| Required action |
Present every line of the records below as a Markdown table with the columns "Row" and "Line", where Row numbers each entry in order. Skip the blank lines and the picture lines.
*** Opening Data extract ***
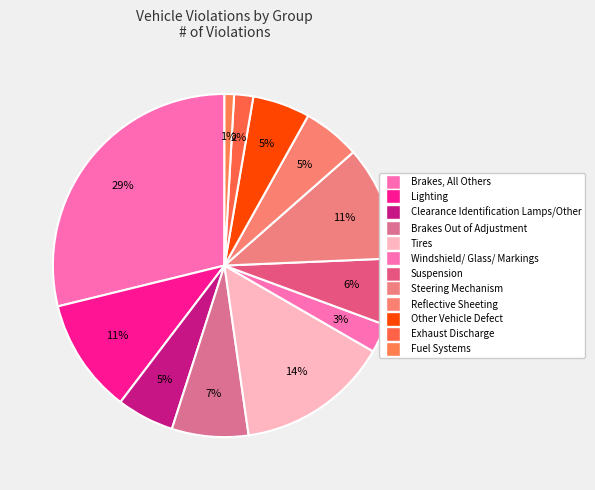

What percentage do Suspension and Other Vehicle Defect together represent?

11.7%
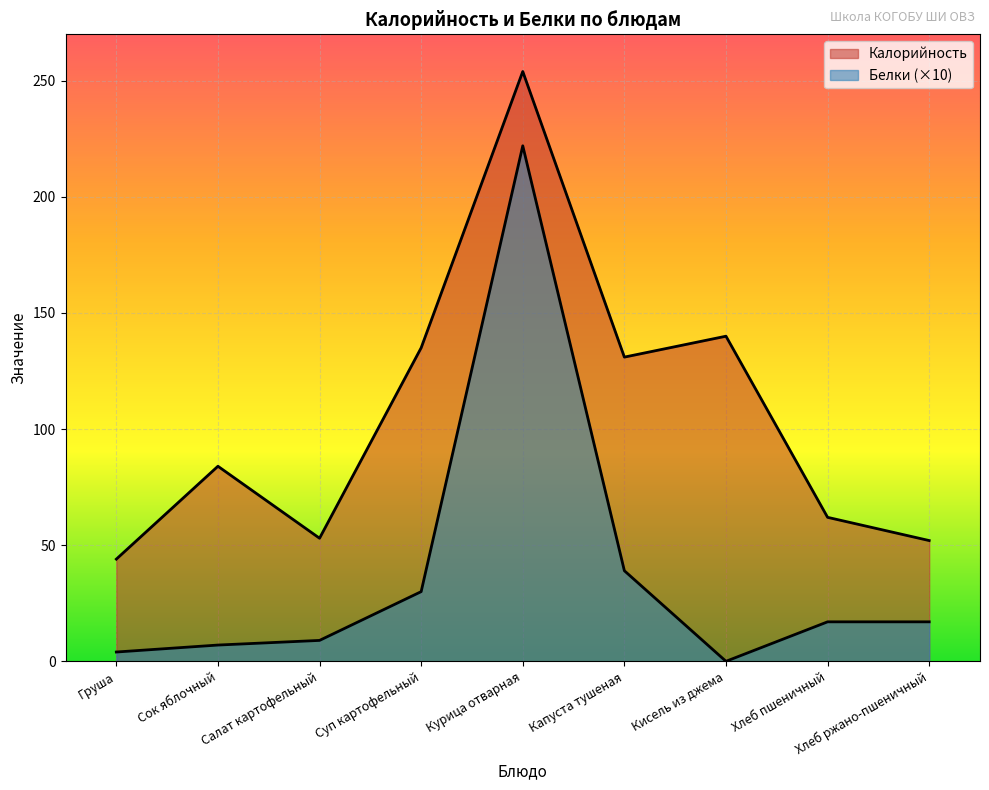

List the labels in order of Калорийность value, largest first.

Курица отварная, Кисель из джема, Суп картофельный, Капуста тушеная, Сок яблочный, Хлеб пшеничный, Салат картофельный, Хлеб ржано-пшеничный, Груша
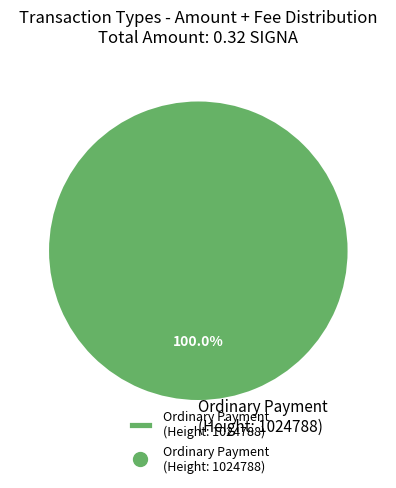

Is there a majority slice in this chart?

Yes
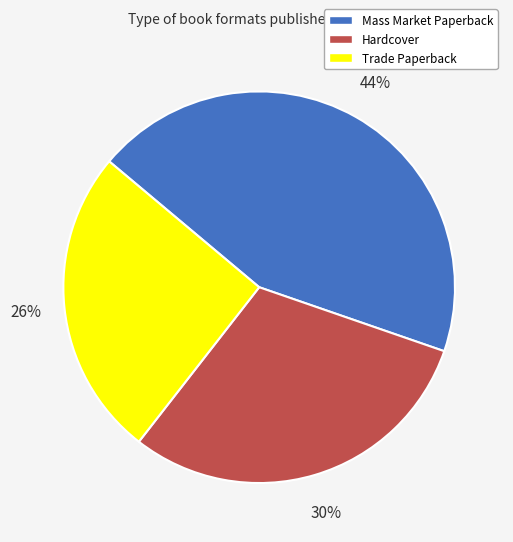

Which slice is the smallest?

Trade Paperback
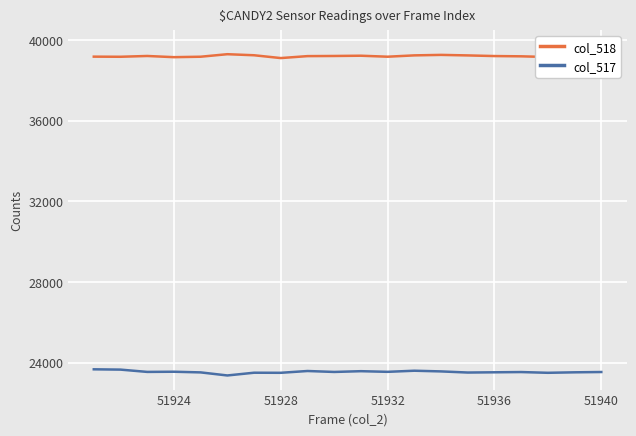

Which series has the largest total across all categories?

col_518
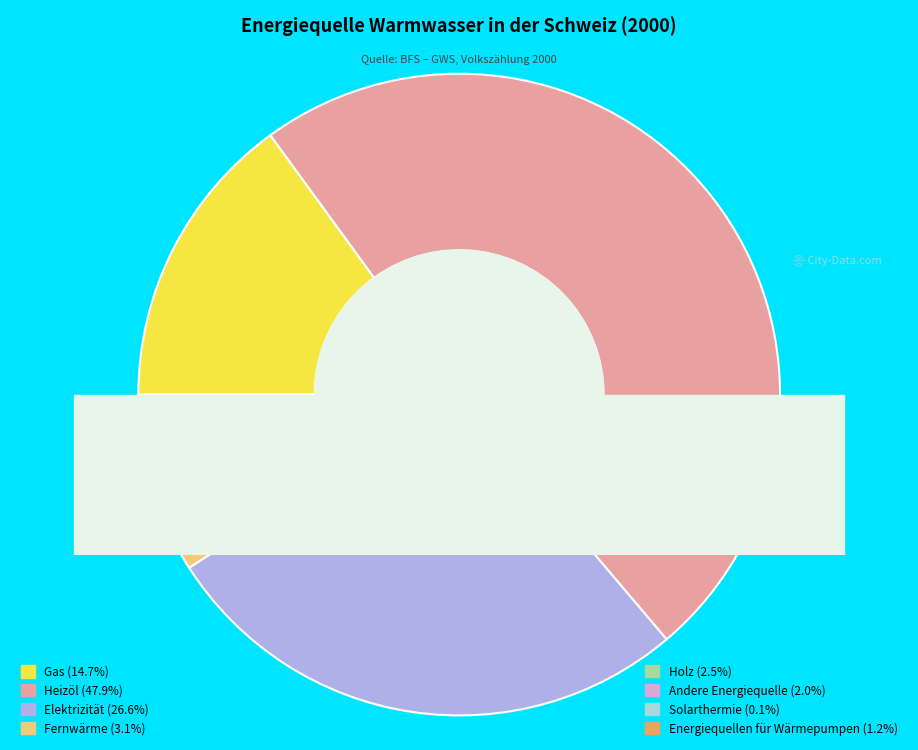

Does Heizöl account for over 50% of the chart?

No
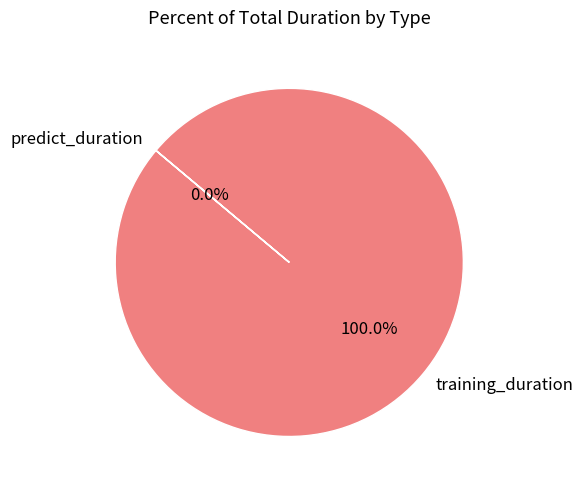

Is predict_duration the majority of the pie?

No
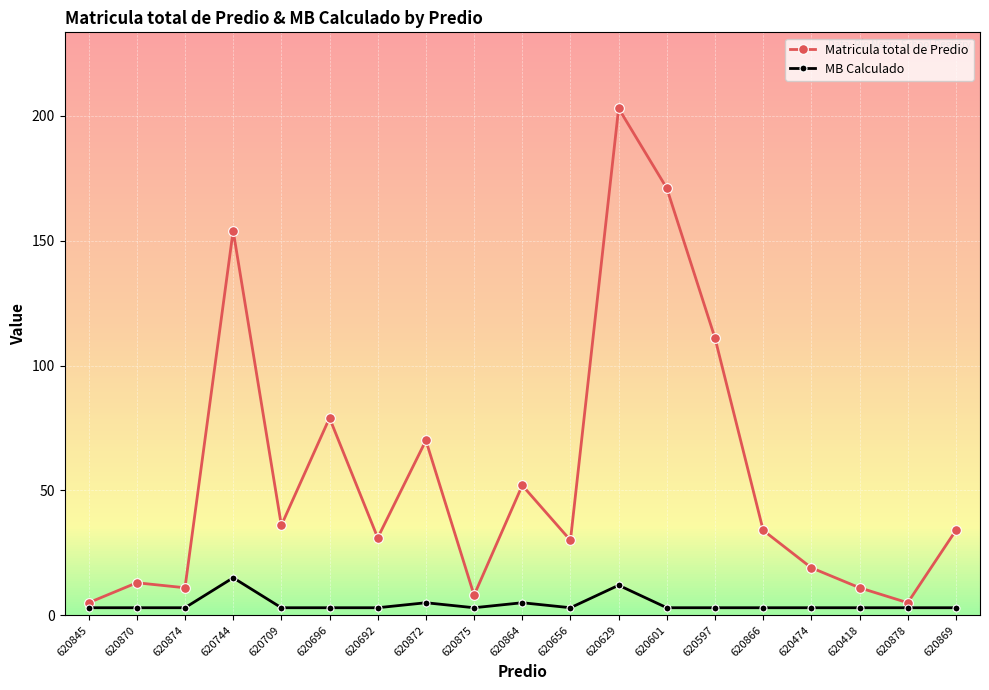

Where is the first local maximum for Matricula total de Predio?

620870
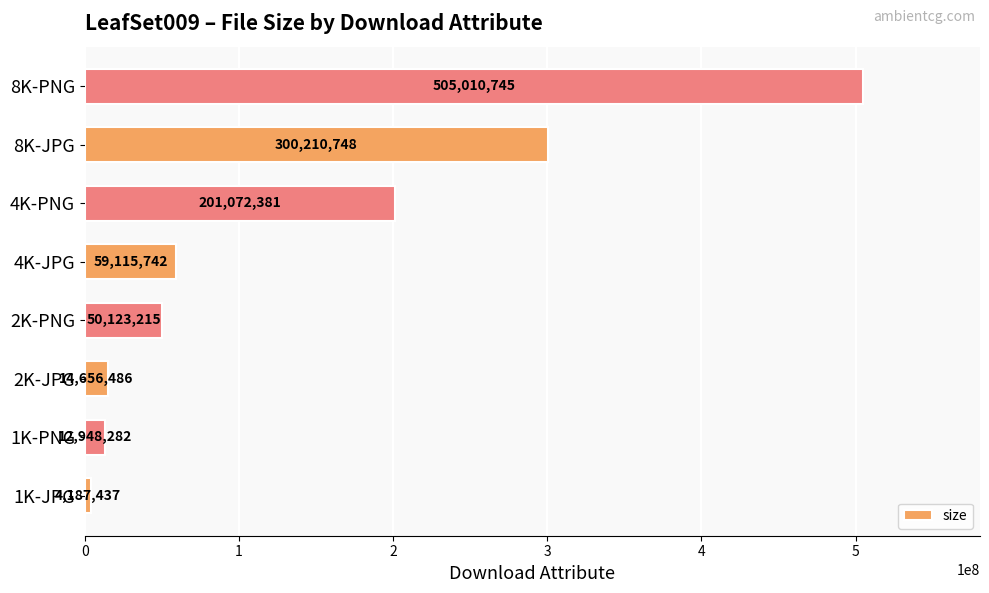

What is the sum of all values?

1147325036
*** Closing Data extract ***
| Solution for this exercise |
| Row | Line |
|---|---|
| 1 | What percentage do Suspension and Other Vehicle Defect together represent? |
| 2 | 11.7% |
| 3 | List the labels in order of Калорийность value, largest first. |
| 4 | Курица отварная, Кисель из джема, Суп картофельный, Капуста тушеная, Сок яблочный, Хлеб пшеничный, Салат картофельный, Хлеб ржано-пшеничный, Груша |
| 5 | Is there a majority slice in this chart? |
| 6 | Yes |
| 7 | Which slice is the smallest? |
| 8 | Trade Paperback |
| 9 | Which series has the largest total across all categories? |
| 10 | col_518 |
| 11 | Does Heizöl account for over 50% of the chart? |
| 12 | No |
| 13 | Is predict_duration the majority of the pie? |
| 14 | No |
| 15 | Where is the first local maximum for Matricula total de Predio? |
| 16 | 620870 |
| 17 | What is the sum of all values? |
| 18 | 1147325036 |